Ein Prozent pro Jahr klingt wenig – ist es aber nicht
Nehmen wir an, für ein Haus besteht jedes Jahr eine Wahrscheinlichkeit von einem Prozent, dass Hochwasser bis zu den Kellerfenstern oder sogar darüber hinaus ansteigt.
Ein Prozent klingt zunächst nach einem geringen Risiko. Über mehrere Jahrzehnte summiert sich diese Wahrscheinlichkeit jedoch erheblich. Bei einer jährlichen Eintrittswahrscheinlichkeit von einem Prozent liegt die Wahrscheinlichkeit, dass ein solches Hochwasser innerhalb von 30 Jahren mindestens einmal auftritt, bereits bei rund 26 Prozent (wer es genau wissen möchte: bei 0.9930).

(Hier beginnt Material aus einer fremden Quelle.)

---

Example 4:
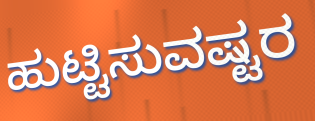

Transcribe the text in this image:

ಹುಟ್ಟಿಸುವಷ್ಟರ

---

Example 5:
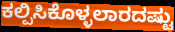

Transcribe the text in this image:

ಕಲ್ಪಿಸಿಕೊಳ್ಳಲಾರದಷ್ಟು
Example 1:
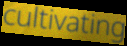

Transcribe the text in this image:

cultivating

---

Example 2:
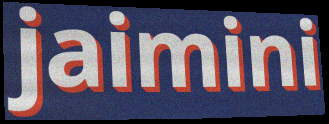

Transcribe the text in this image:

jaimini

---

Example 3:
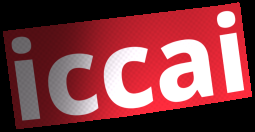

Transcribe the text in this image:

iccai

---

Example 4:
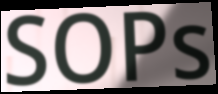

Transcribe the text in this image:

SOPs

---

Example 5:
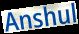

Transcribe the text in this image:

Anshul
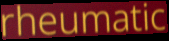
rheumatic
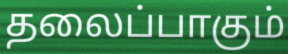
தலைப்பாகும்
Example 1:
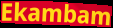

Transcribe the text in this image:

Ekambam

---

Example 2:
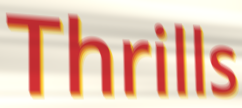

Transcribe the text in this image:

Thrills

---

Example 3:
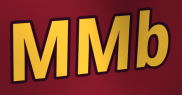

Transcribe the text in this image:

MMb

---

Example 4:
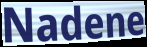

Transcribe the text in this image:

Nadene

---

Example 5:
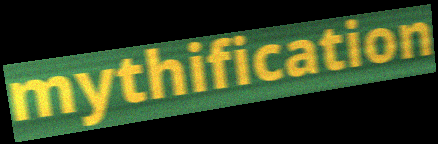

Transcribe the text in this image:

mythification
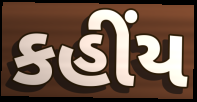
કહીંય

Wer ein Haus kauft oder baut, sollte deshalb nicht nur fragen: „Wie wahrscheinlich ist ein Hochwasser in diesem Jahr?“ Entscheidend ist auch die Frage: „Wie wahrscheinlich ist es während der gesamten Zeit, in der ich hier wohne, investiere und meine Familie schütze?“ Für ein Wohnhaus ist ein hundertjährliches Ereignis daher keineswegs nur eine ferne theoretische Größe. Innerhalb einer typischen Eigentümergeneration kann es durchaus relevant werden.

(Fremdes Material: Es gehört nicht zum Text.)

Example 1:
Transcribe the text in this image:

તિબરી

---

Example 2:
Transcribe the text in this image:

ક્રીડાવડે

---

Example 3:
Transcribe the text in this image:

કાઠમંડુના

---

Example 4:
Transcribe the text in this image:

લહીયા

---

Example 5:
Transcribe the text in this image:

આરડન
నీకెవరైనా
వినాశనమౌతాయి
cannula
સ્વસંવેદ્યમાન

Die Vergangenheit ist nicht immer ein guter Maßstab für die Zukunft
Neben den vergleichsweise kurzen Datengrundlagen, auf denen Jährlichkeiten beruhen, gibt es ein weiteres Problem: Wenn sich Klima, Landschaft oder die Nutzung eines Einzugsgebiets verändern, verändert sich auch das Hochwasserrisiko.
Auch – aber nicht nur – der Klimawandel ändert die Rahmenbedingungen
Dies kann durch den Klimawandel geschehen, wenn Starkregen häufiger oder intensiver wird. Ebenso können menschliche Eingriffe eine Rolle spielen: Flüsse werden begradigt, Auen bebaut, Böden versiegelt, Deiche errichtet oder Rückhalteräume geschaffen.

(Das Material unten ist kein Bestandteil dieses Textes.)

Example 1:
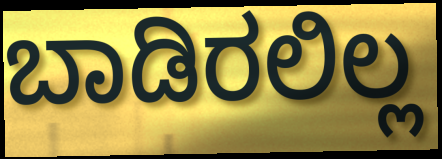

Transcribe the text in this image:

ಬಾಡಿರಲಿಲ್ಲ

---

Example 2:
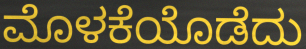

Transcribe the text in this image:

Viele statistische Verfahren beruhen vereinfacht auf der Annahme, dass die Zukunft der Vergangenheit ähnelt. Genau diese Annahme gerät zunehmend unter Druck.
Wenn sich Niederschlagsmuster, Starkregen, Schneeschmelze, Bodenfeuchte oder Verdunstung verändern, verändern sich auch die Wahrscheinlichkeiten für Hochwasser. Ein Ereignis, das früher als hundertjährlich galt, kann unter neuen Bedingungen häufiger auftreten. Aus einem früheren HQ100 kann dann beispielsweise ein HQ80 werden. Dann steigt die Wahrscheinlichkeit, dass das eigene Haus innerhalb einer Generation (30 Jahre) von einem solchen Hochwasser getroffen wird, von 26 auf knapp 32 Prozent.
Schutzmaßnahmen senken das Risiko
Umgekehrt können gezielte Maßnahmen der Hochwasservorsorge das Risiko auch verringern. Werden beispielsweise zusätzliche Retentionsflächen geschaffen oder natürliche Auen wiederhergestellt, können Hochwasserspitzen gedämpft und Jährlichkeiten entsprechend beeinflusst werden.
Dabei ist vor allem die öffentliche Hand gefragt. Aber auch jeder einzelne kann sich aktiv vor den Folgen eines Hochwassers am Eigenheim schützen – zumindest bis zu einem gewissen Grad.